A final question is whether lunar impact simulations have considered all important aspects of a Moon-forming collision. Prior studies have generally found similar outcomes even when different conditions and computational approaches are adopted. However, new research proposes that if Earth’s mantle was molten at the time of the giant impact — due to heating from a recent prior impact — then much more terrestrial material could be ejected into space, leading to a more Earth-like disk, even for a giant impact scenario.
Where do we go from here?
Thus, we find lunar origin models at a crossroads of sorts. On one hand, many once-uncertain aspects of the Giant Impact Hypothesis have been validated. Current planet-formation models predict that giant impacts were commonplace in the inner solar system as Earth grew. Thousands of increasingly sophisticated simulations have established that many (if not most) giant impact scenarios would produce disks and moons. The Moon’s lack of iron, which is difficult to explain in competing models like intact capture, results naturally from a large impact. This is because the material that coalesced into the Moon comes from the outer mantles of the colliding bodies rather than from their iron-rich cores.
However, explaining other characteristics still poses a difficult challenge.

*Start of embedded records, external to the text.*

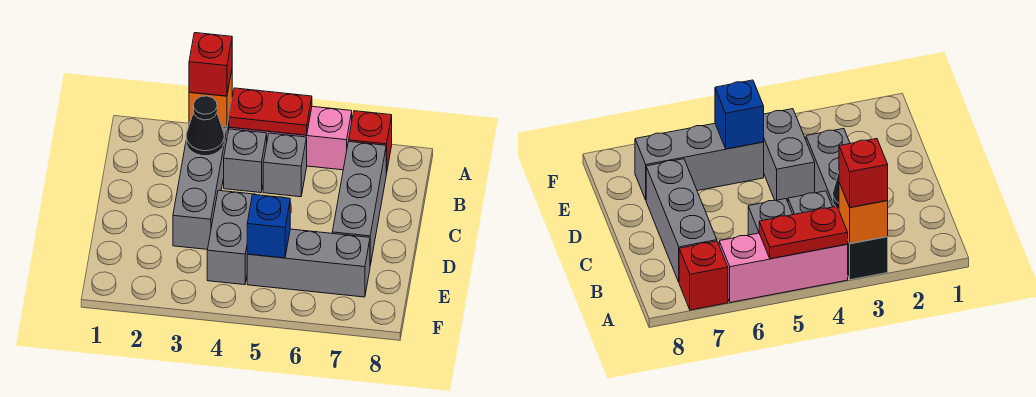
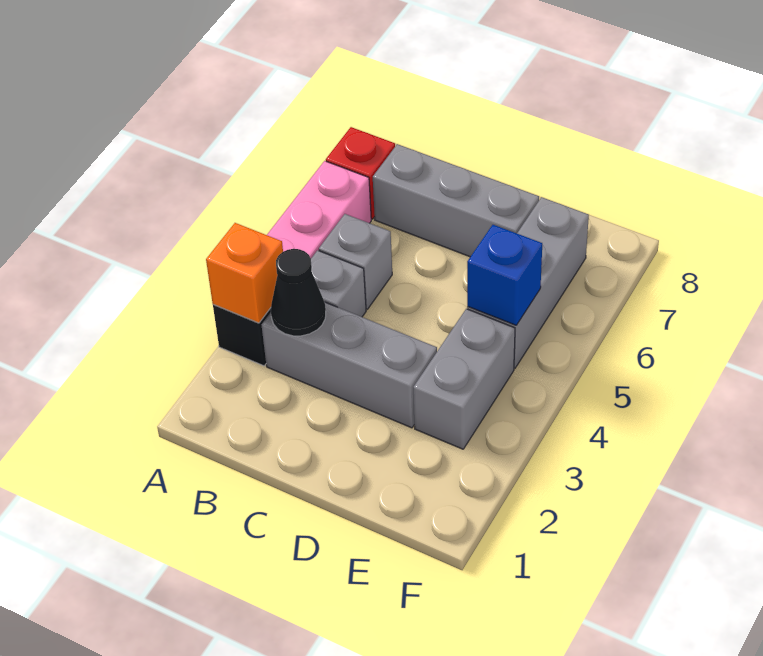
red brick A3 level 3 -> none
red plate A4:A5 level 2 -> none
grey brick D4:E4 level 1 -> grey brick E3:E4 level 1

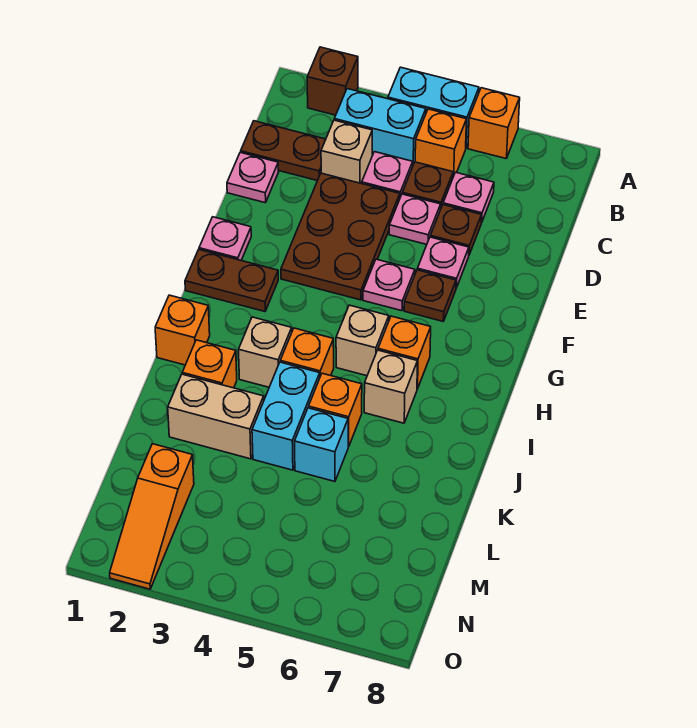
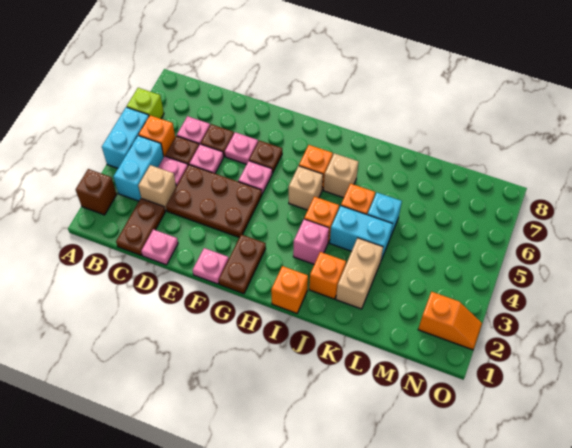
orange brick A6 level 1 -> lime brick A6 level 1
tan brick I3 level 1 -> pink brick I3 level 1
orange slope M2:O2 level 1 top M -> orange slope N2:O2 level 1 top N

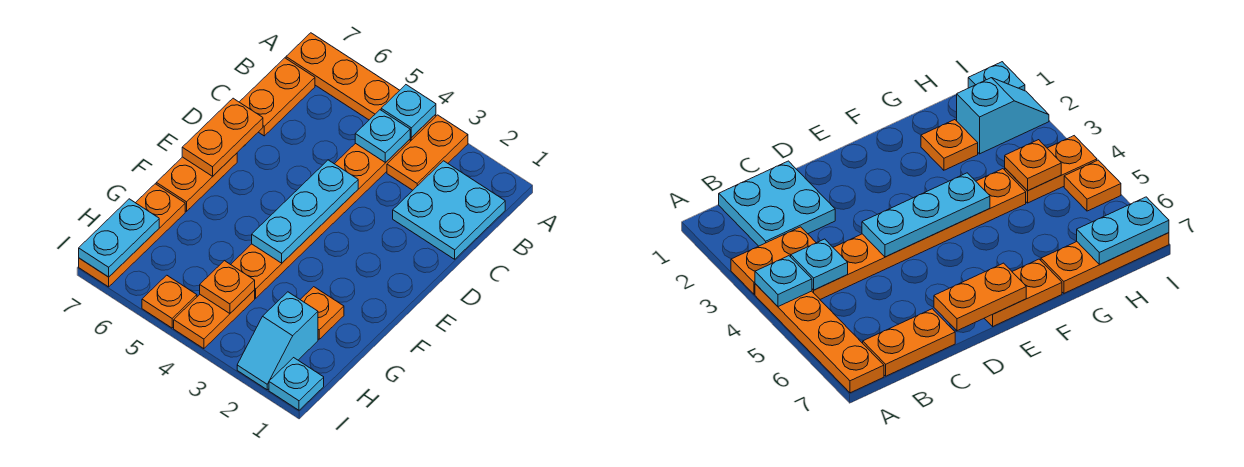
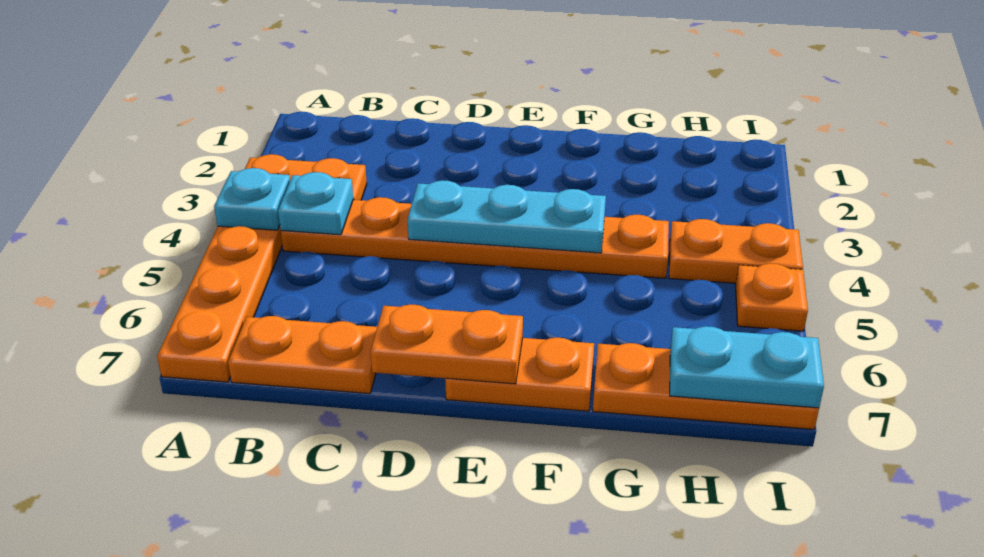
cyan plate B1:C2 level 1 -> none
orange plate G2 level 1 -> none
cyan slope H2:I2 level 1 top H -> none
orange plate H4 level 2 -> none
cyan plate I1 level 1 -> none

Specifically, it’s hard to account for the ever-growing list of elemental similarities between Earth and the Moon, as revealed by lunar samples. One would expect the collision of two planets to have left some trace of their compositional differences, and yet — at least based on current data — such differences are not evident.
Researchers have proposed many new, creative explanations for how an impact (or impacts) could have produced a Moon so chemically similar to Earth. However, the new ideas impose additional constraints. Thus, the impact theory still grapples with the question it faced nearly half a century ago: Would such an event have been likely, or does it require the Moon to be the product of a very unusual event?
Making headway depends on developments across several fronts. Researchers will need to employ next-generation models to link the varied origin scenarios to predict the Moon’s properties, which will then be tested by comparing them to observations.
Fortunately, the U.S. and other space-faring countries are planning upcoming Moon missions that aim to provide crucial new constraints. For example, new lunar samples may more fully reveal the Moon’s composition at depth. Improved measurements of lunar seismic activity and heat flow may better constrain the Moon’s internal composition and initial thermal state.
Ultimately, we will continue to pursue the answer for how our Moon came to be, not only so we can understand the history of our home world, but more generally, so we can learn what our nearest cosmic neighbor can teach us about the formation and evolution of inner planets — both in our solar system and beyond.